_Work to do_
Change every "scientific name" in the data to "binomial name" and keep everything else the same. Leave the pictures out.

_Dataset content_
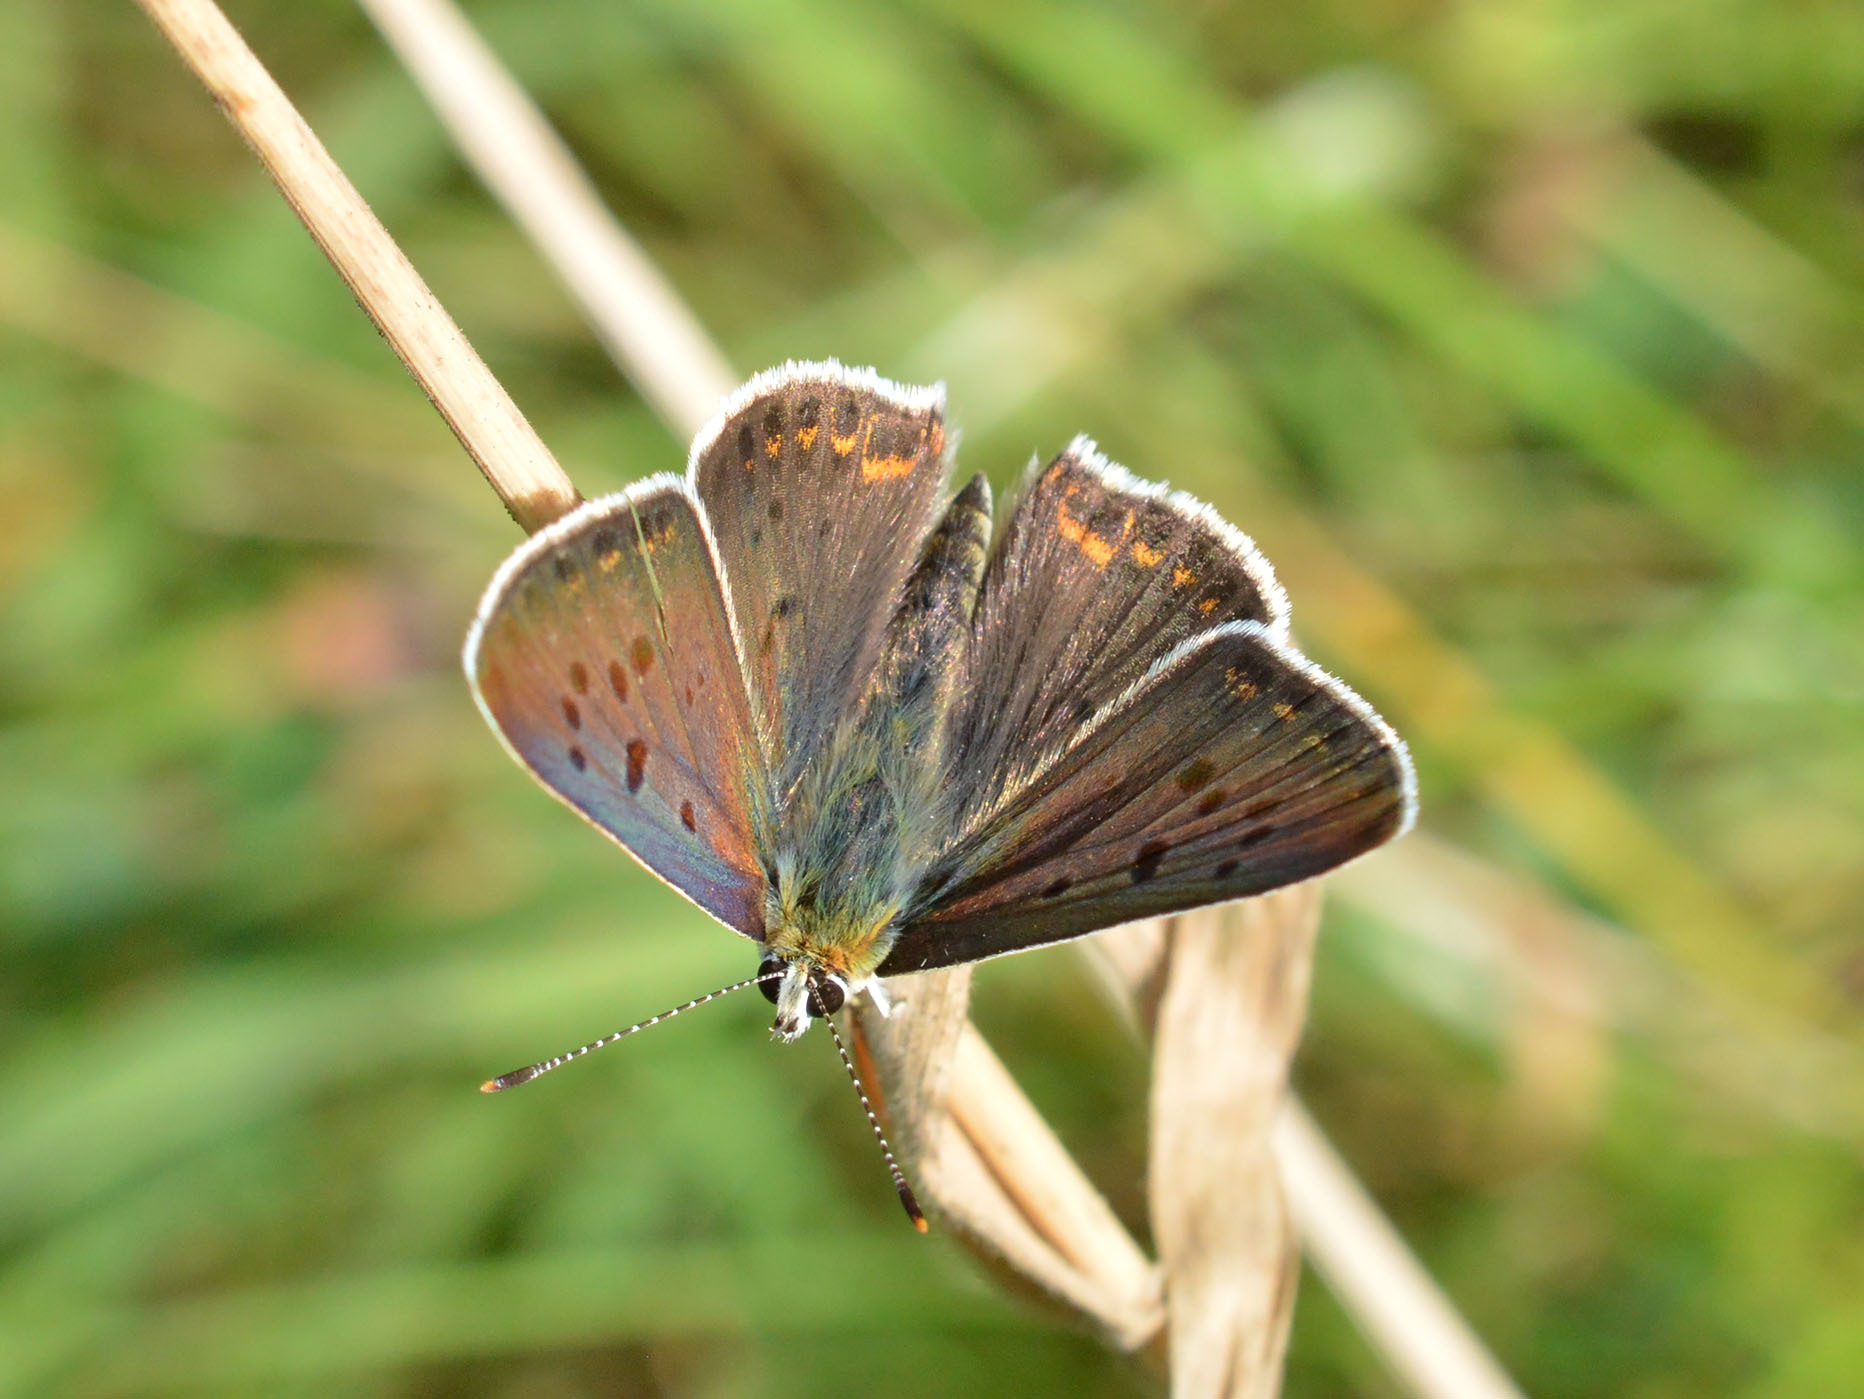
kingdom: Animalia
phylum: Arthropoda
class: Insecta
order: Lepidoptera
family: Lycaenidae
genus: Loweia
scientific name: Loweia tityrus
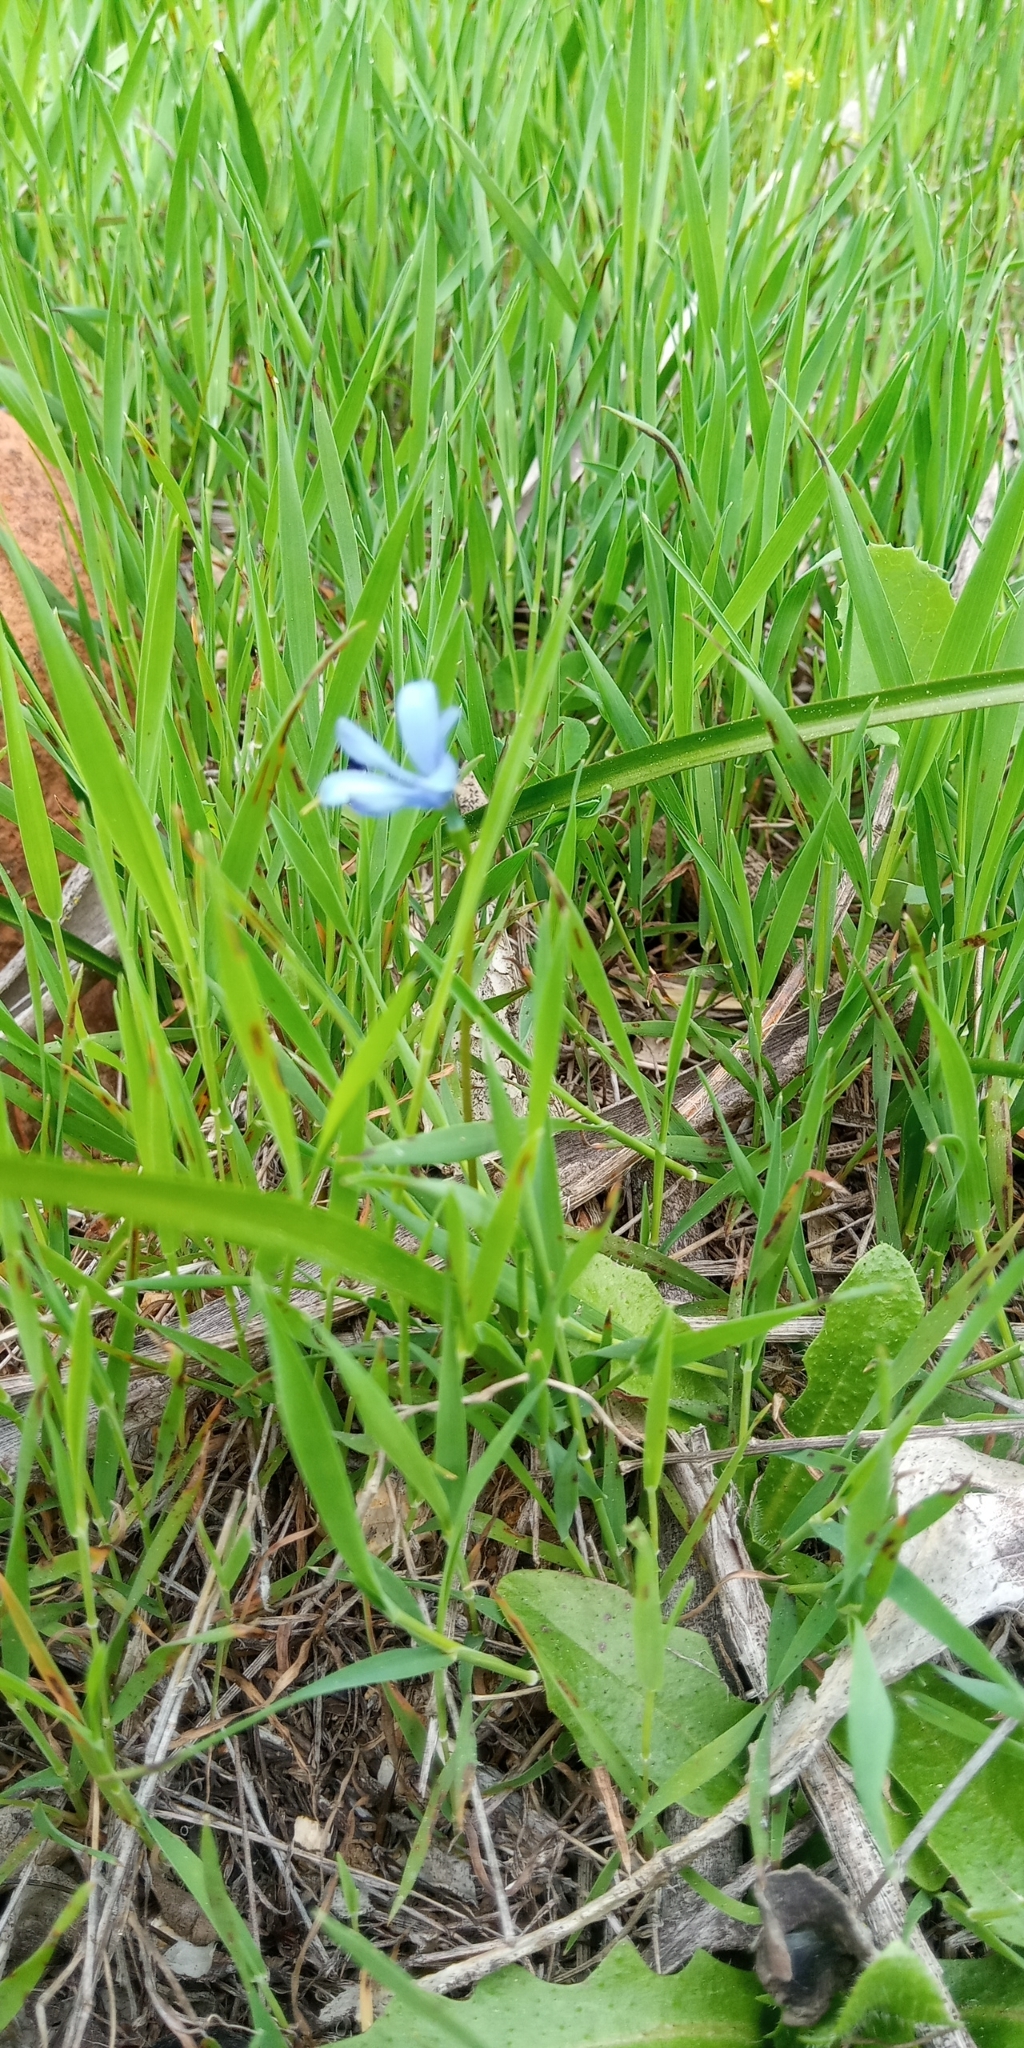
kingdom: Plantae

_Response to the exercise_
kingdom: Animalia
phylum: Arthropoda
class: Insecta
order: Lepidoptera
family: Lycaenidae
genus: Loweia
binomial name: Loweia tityrus
kingdom: Plantae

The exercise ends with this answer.